Source material:
○ ○ ○ ○ ○

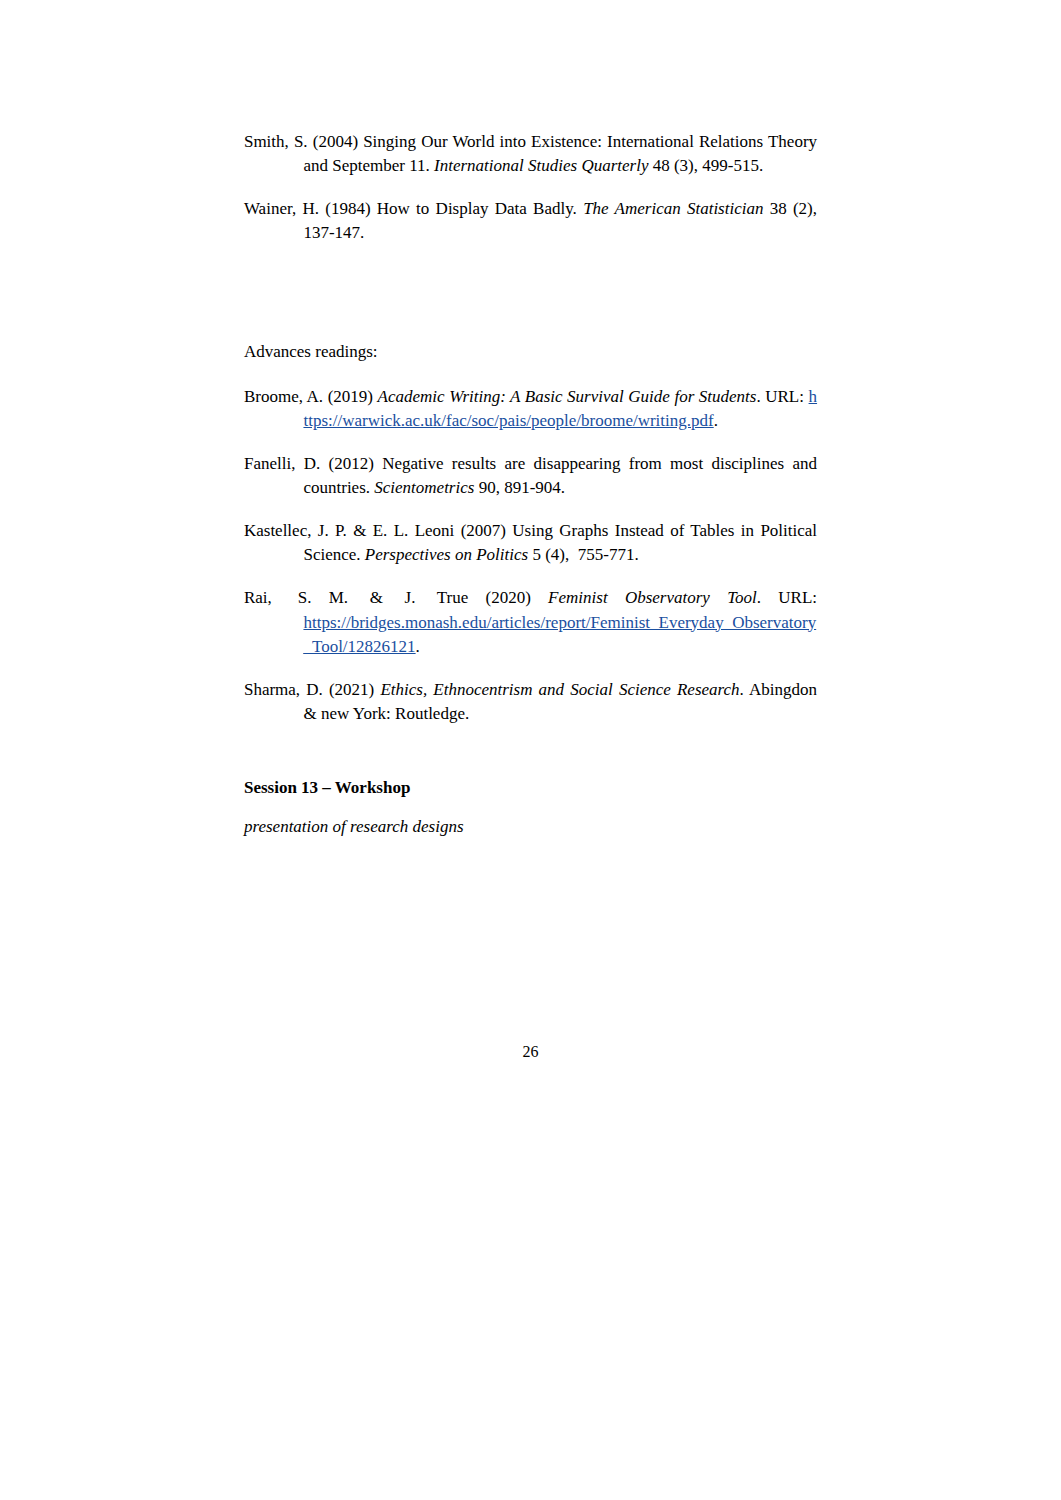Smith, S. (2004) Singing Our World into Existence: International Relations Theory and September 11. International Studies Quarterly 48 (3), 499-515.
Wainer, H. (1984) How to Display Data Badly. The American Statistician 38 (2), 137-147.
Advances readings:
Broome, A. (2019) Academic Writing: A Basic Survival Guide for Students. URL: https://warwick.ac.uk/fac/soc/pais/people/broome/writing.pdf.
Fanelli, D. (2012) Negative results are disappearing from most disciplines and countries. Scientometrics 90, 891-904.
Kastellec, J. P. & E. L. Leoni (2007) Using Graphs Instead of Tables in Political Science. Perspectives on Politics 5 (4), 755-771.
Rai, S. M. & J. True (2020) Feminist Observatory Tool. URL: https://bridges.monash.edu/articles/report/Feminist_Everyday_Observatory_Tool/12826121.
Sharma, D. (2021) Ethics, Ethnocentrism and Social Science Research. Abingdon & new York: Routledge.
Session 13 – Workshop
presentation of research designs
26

○ ○ ○ ○ ○

About this exercise:
Return all lines from the data above with "https" in them.

Answer space:
Broome, A. (2019) Academic Writing: A Basic Survival Guide for Students. URL: https://warwick.ac.uk/fac/soc/pais/people/broome/writing.pdf.
Rai, S. M. & J. True (2020) Feminist Observatory Tool. URL: https://bridges.monash.edu/articles/report/Feminist_Everyday_Observatory_Tool/12826121.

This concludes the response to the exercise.